Pete Campbell didn’t have much to do in last week’s premiere; he pops up in a few scenes and delivers one-liners before fading into the background. If one was to make assumptions about Pete this season from that episode, he might seem happy. But “Collaborators” gives Pete a lot more screen time, and shows that he’s just as much a sad sack as ever. While Don’s affair with his neighbor Sylvia continues nicely, Pete’s attempt at an extramarital encounter blows up in his face pretty quickly. He seduces a neighbor, but her husband catches on quickly and violently chases her out of the house. When she turns up on the Campbell’s doorstep, Trudy is less than pleased. She admits to Pete that she’s known what he’s been up to for a while and only suggested he get a separate apartment in Manhattan so that he could be more discrete with his affairs. But now that he’s had the audacity to sleep with a woman on their block, she wants him out of the house and a divorce. Despite all the crappy things Pete does, I’ve always felt sorry for him. All he wants in life is to be like Don, but he will forever fall short of that. Last season’s excellent “Signal 30” was a great example of the Don/Pete parallel, and “Collaborators” is a worthy follow-up. While Pete’s marriage falls apart, things couldn’t be going better for Don. The universe seems to be throwing Sylvia into his lap when Megan and Sylvia’s husband both have to cancel their dinner plans and Don is left alone with her. She admits she has some reservations about their affair, and she doesn’t know how Don can sit in a room with all four of them like nothing is wrong. But Don puts her in her place in typical Don Draper fashion. In fact, Don’s never been more on top of his game than this episode.
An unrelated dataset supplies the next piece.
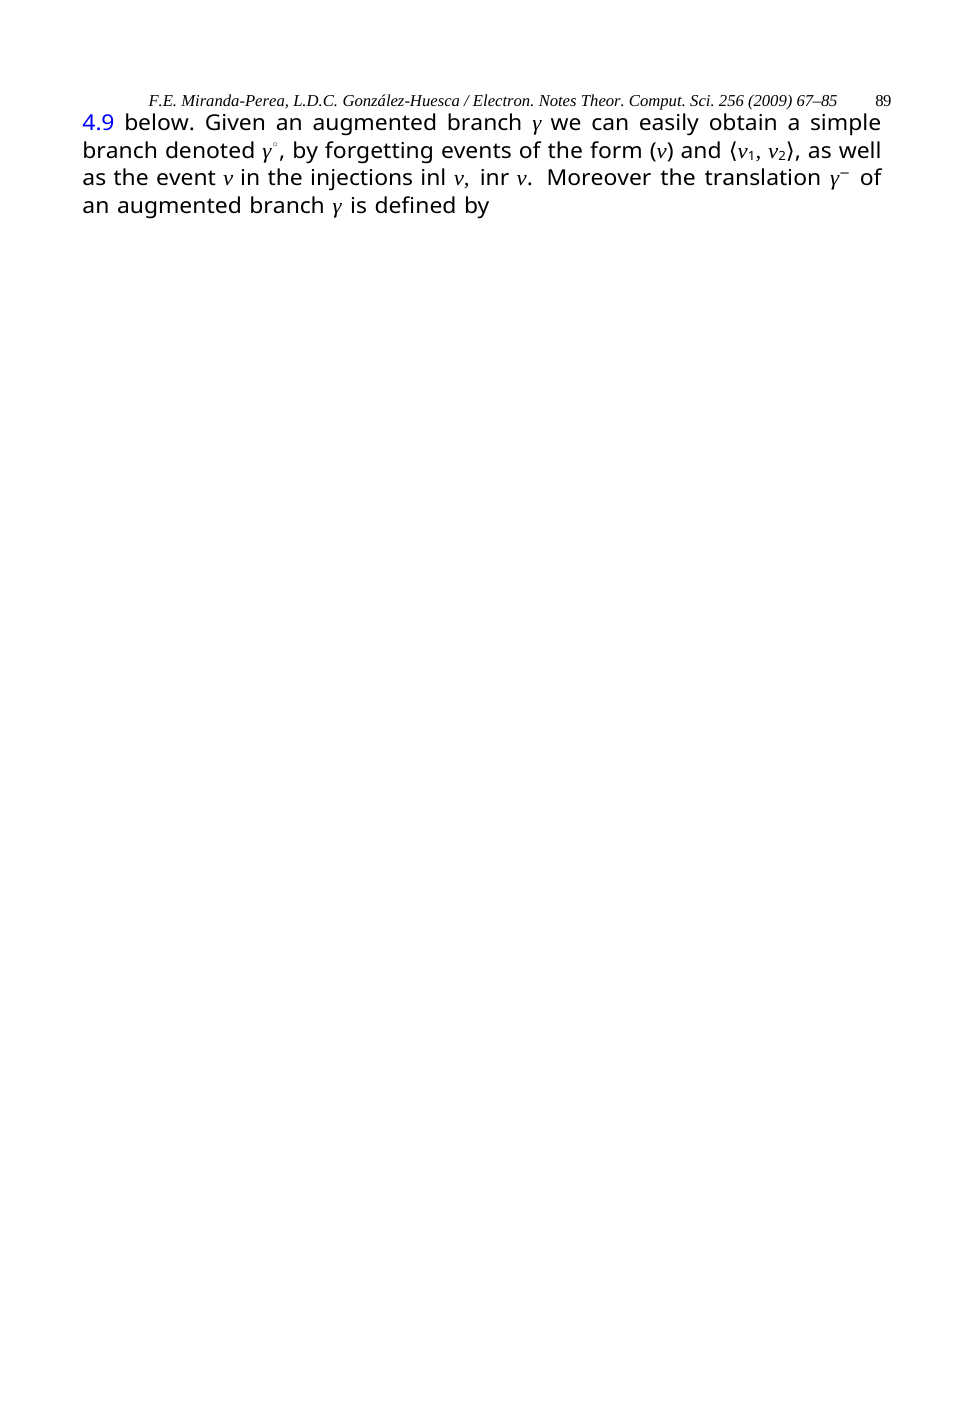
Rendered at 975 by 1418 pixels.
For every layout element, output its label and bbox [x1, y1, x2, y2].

text [82, 108, 881, 219]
At work he’s standing up to clients he doesn’t like (annoying Pete in the process), and at home he seems to have both Megan and Sylvia.  All of this seemingly good fortune only begs the question, how long will it last? Is Don really happy? Probably not. While Trudy stands up to Pete and calls him out on his affairs, Megan spends the episode trying to tell Don about her miscarriage. Don’s apparent “having it all” lifestyle is at the cost of his wife’s happiness.


Community- “Intro to Felt...” Grade: B

To say this episode is weird or crazy would be an understatement. It’s outright bonkers. The premise is very similar to the stop-motion Christmas episode, but with the added task of explaining away Chevy Chase, who left the show around this time of production. He recorded dialogue for the episode, but is never actually seen in it. I’m not sure if the idea for puppets came about as a direct result of Chase leaving, or if it was planned all along. My biggest complaint is that the episode doesn’t nail the genre quite as well as the Claymation Christmas one did. The Christmas episode is one of the most emotional episodes the show has ever done; it was also the most creative, being the first time the show attempted to pull off a genre episode in another medium. “Intro to Felt Surrogacy” feels more like a cheap knock-off, and that works against it when what could have been a decent emotional climax is undercut. We’re treated to a strange story about the group crashing a hot air balloon in the woods and being drugged. It’s a very whimsical premise, but an episode done with puppets almost demands something strange for the characters to be singing about. As far as the hot air balloon goes, I think it works well with the genre, but things go awry at the very end. While they’re all out in the woods, they each reveal their darkest secret and then panic because they think the rest of the group is judging them for it. In fact, no one remembers anyone else’s secret until the puppet therapy session. Jeff’s was the only one that really had some resonance (though Shirley’s was close), the rest were all kind of silly or farfetched. The idea that he would let down a kid and symbolically become like his own dad packs a lot more of a punch than Annie cheating on a test or Britta revealing she doesn’t vote. The episode could have been a success if it allowed Jeff’s big character moment a little more time to breathe.